Conclusion sur l'action historique :
Le plan sequence dé-héroïse l'événement historique. La révolte n'est pas un moment de gloire, mais un moment de panique et de massacre. En refusant de couper, Nemes refuse de donner un sens a posteriori à l'événement. Il nous le livre dans sa brutalité brute, immédiate et insensée. C'est l'histoire vue du sol, par un homme qui court pour sa vie, et non vue du ciel par un historien omniscient.
Synthèse Technique et Esthétique
Pour résumer l'analyse technique déployée dans ce rapport, voici un tableau synthétique des choix formels et de leurs implications phénoménologiques.
Composante Technique Choix Spécifique Raisonnement (Cause) Conclusion (Effet Phénoménologique)
Caméra Arricam Lite & Arri 235 (Handheld) Nécessité de suivre le mouvement imprévisible du corps. Physicalité de l'image, instabilité, connexion organique "respirante" avec le protagoniste.
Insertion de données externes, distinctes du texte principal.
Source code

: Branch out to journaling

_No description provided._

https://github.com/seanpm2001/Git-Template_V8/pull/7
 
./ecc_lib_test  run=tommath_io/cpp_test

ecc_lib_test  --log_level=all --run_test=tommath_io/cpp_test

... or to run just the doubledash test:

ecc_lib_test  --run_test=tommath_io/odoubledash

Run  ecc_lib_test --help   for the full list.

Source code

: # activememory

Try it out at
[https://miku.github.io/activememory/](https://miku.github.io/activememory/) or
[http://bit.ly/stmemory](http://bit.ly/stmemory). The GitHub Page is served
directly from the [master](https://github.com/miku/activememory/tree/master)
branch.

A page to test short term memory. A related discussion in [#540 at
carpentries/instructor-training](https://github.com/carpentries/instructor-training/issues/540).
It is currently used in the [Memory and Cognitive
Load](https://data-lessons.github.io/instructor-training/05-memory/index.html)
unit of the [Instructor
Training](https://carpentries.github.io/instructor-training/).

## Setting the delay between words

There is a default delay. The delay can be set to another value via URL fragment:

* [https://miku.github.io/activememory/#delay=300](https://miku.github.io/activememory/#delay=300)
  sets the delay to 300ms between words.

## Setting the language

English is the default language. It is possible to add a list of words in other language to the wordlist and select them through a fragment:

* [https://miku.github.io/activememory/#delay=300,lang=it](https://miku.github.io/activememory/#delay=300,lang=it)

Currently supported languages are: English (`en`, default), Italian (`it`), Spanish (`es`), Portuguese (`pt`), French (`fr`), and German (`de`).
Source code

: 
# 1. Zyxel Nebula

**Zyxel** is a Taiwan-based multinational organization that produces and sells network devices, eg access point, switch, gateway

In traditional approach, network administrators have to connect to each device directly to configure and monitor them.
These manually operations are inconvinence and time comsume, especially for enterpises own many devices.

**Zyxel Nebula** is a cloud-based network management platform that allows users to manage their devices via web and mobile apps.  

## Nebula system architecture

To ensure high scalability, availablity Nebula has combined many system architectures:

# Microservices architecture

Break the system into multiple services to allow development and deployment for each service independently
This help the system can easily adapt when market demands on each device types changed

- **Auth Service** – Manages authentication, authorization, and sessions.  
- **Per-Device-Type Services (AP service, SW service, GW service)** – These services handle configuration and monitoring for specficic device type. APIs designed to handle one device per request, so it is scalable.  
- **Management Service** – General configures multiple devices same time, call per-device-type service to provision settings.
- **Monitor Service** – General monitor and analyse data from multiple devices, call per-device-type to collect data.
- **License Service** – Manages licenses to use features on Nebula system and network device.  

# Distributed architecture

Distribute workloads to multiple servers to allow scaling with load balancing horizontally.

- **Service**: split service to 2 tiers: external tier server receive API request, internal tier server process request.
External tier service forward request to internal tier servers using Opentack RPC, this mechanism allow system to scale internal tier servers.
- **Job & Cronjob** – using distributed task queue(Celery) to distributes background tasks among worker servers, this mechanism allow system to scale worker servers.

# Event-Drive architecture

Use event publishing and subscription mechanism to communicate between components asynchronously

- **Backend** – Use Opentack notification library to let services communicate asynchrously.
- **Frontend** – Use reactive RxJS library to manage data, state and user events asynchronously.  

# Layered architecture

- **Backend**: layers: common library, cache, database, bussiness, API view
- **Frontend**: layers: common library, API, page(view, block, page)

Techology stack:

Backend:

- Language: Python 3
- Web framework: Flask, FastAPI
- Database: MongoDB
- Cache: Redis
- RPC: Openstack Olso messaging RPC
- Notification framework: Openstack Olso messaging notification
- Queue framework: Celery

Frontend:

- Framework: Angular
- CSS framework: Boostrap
Optique Zeiss Master Prime 40mm Vision humaine "normale" mais focalisée (pas de grand angle). "Vision en tunnel", absence de distorsion artificielle, réalisme cruel.
Format 35mm (Kodak Vision3 500T 5219) Besoin de texture, de grain, de réaction organique à la lumière. L'image a une "peau", elle est sale, vivante, vibrante. Refus de la propreté numérique.
Ratio 1.37:1 (Academy) Format vertical, portrait. Suppression de la vision périphérique, claustrophobie, enfermement du personnage.
Focus Faible profondeur de champ (T2 - T2.8) Obligation technique (lumière) et choix éthique (flou). Le "Flou" comme bouclier moral. L'horreur est présente mais indistincte. Hiérarchie de la perception.
Son Post-production, 8 langues, "Rhizome" Impossibilité du son direct, besoin de spatialiser le hors-champ. Le son remplace la vue pour décrire l'espace. Saturation cognitive, agression auditive.
Montage Plans longs (85 plans total) Refus de l'ellipse, temps réel. Immersion temporelle, épuisement, partage de la durée de la tâche et de la souffrance.
Conclusion Générale
Le Fils de Saul n'est pas simplement un film sur la Shoah ; c'est une réflexion métaphysique sur le cinéma lui-même. En choisissant le plan-séquence immersif et restrictif, László Nemes apporte une réponse formelle à l'aporie de la représentation.
Là où le cinéma traditionnel cherche à montrer le plus possible pour faire comprendre, Nemes démontre que pour toucher la vérité de l'expérience concentrationnaire, il faut montrer moins. Il faut réduire l'espace à un couloir, le temps à un présent perpétuel, et la vision à une myopie terrifiée.
L'analyse des Objectifs a révélé une éthique de la restriction, inspirée par Levinas et Didi-Huberman, qui place le visage et le flou au centre du dispositif moral.
L'étude des Coulisses a dévoilé une machinerie complexe, où la technologie (pellicule, optiques, son) est mise au service d'une sensation organique et tactile, refusant la facilité du numérique.
Enfin, l'examen de la Durée a montré comment le temps dilaté du plan séquence devient l'outil ultime de l'empathie, non pas une empathie sentimentale (nous ne pleurons pas avec Saul), mais une empathie physiologique (nous respirons et nous épuisons avec lui).
Le plan sequence dans Le Fils de Saul est donc bien plus qu'une technique de tournage : c'est un acte de résistance visuelle. Contre l'effacement des individus par la machine nazie, le film oppose la persistance ininterrompue d'un corps à l'écran. Tant que la caméra tourne, Saul est là. Et tant que Saul est là, nous sommes contraints de porter avec lui, sur nos épaules, le poids de l'inimaginable.